An Atlanta man with ties to members of the so-called Toronto 18 terror cell has been sentenced to 17 years in prison for conspiring to support terrorists by videotaping US landmarks.

Twenty-three-year-old Ehsanul Islam Sadequee could have received as many as 60 years in prison at Monday’s hearing.

Sadequee, a US citizen, was convicted of four terror-related charges in August for sending the tapes of landmarks in Washington to terror suspects overseas in hopes of boosting his reputation.

His friend Syed Haris Ahmed, also a US citizen, faces 15 years in prison at a sentencing hearing later Monday. Ahmed, 24, was convicted in June of conspiring to support terrorist groups. The court heard that the co-conspirators developed relationships over the Internet with other supporters of violent jihad in the US, Canada, Britain, Pakistan, Bosnia and beyond.

In March 2005, the Americans travelled to Toronto to meet members of the Toronto 18, an alleged homegrown terror cell that was broken up by Canadian authorities in June 2006 when 14 men and four youths from the GTA were arrested. Since the mass arrests, seven of those charged from the Toronto group have had their charges stayed, five have been convicted and six are awaiting trial.

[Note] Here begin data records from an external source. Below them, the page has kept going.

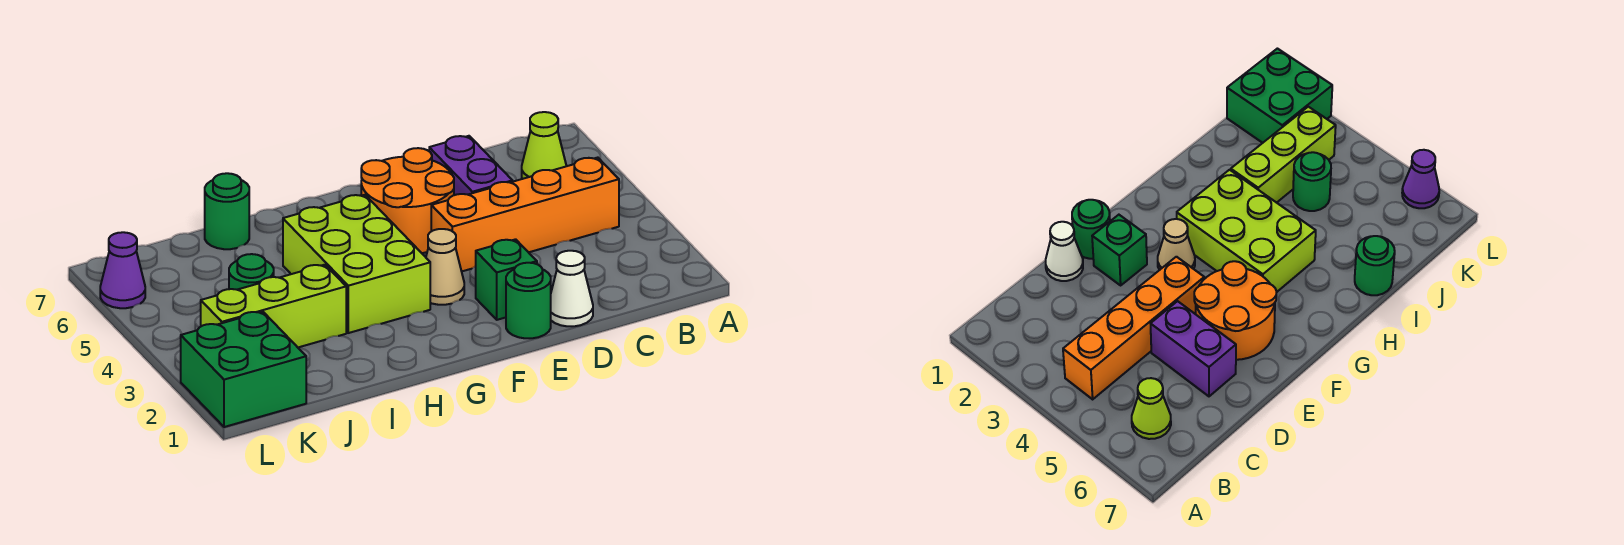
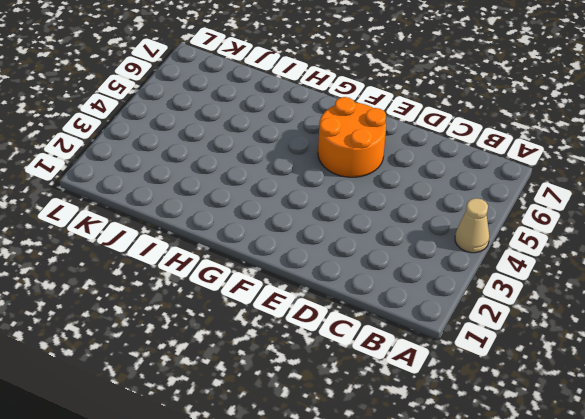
tan cone A4 level 1 -> tan cone F3 level 1
none -> orange brick B4:E4 level 1
none -> lime cone B6 level 1
none -> white cone D1 level 1

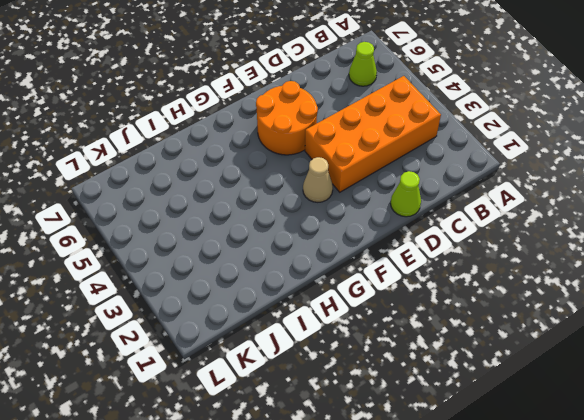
orange brick B3:E4 level 1 -> orange brick B4:E4 level 1
lime cone D1 level 1 -> white cone D1 level 1
none -> purple brick D5:D6 level 1
none -> green round brick E1 level 1
none -> green brick E2 level 1

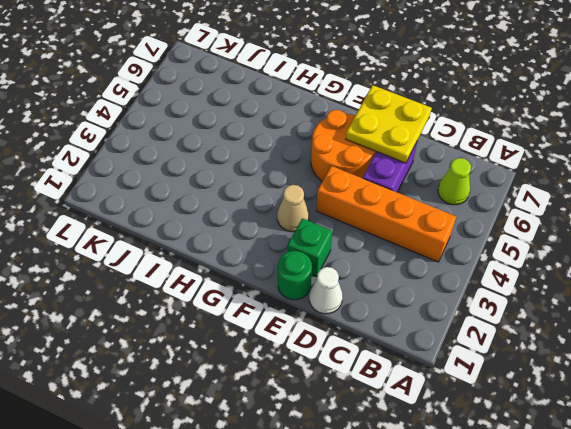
yellow plate D6:E7 level 2 -> none
none -> lime brick G3:H5 level 1
none -> lime brick I3:K3 level 1
none -> green round brick I7 level 1

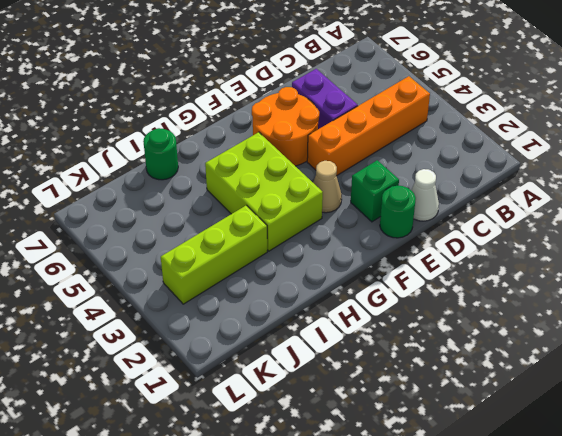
none -> lime cone B6 level 1
none -> green round brick J4 level 1
none -> green brick K1:L2 level 1

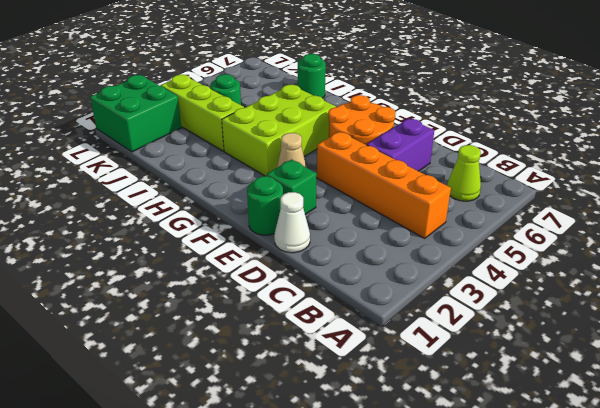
none -> purple cone L6 level 1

An Atlanta court was told that during the week-long trip to Canada, the American men met several times, including once in an unidentified Toronto mosque, with two Toronto 18 members, whose trial is expected to start in the spring.

Assistant US Attorney Robert McBurney told a Georgia court that online chatter revealed one of the Toronto men had spoken with Ahmed and Sadequee about going to Pakistan.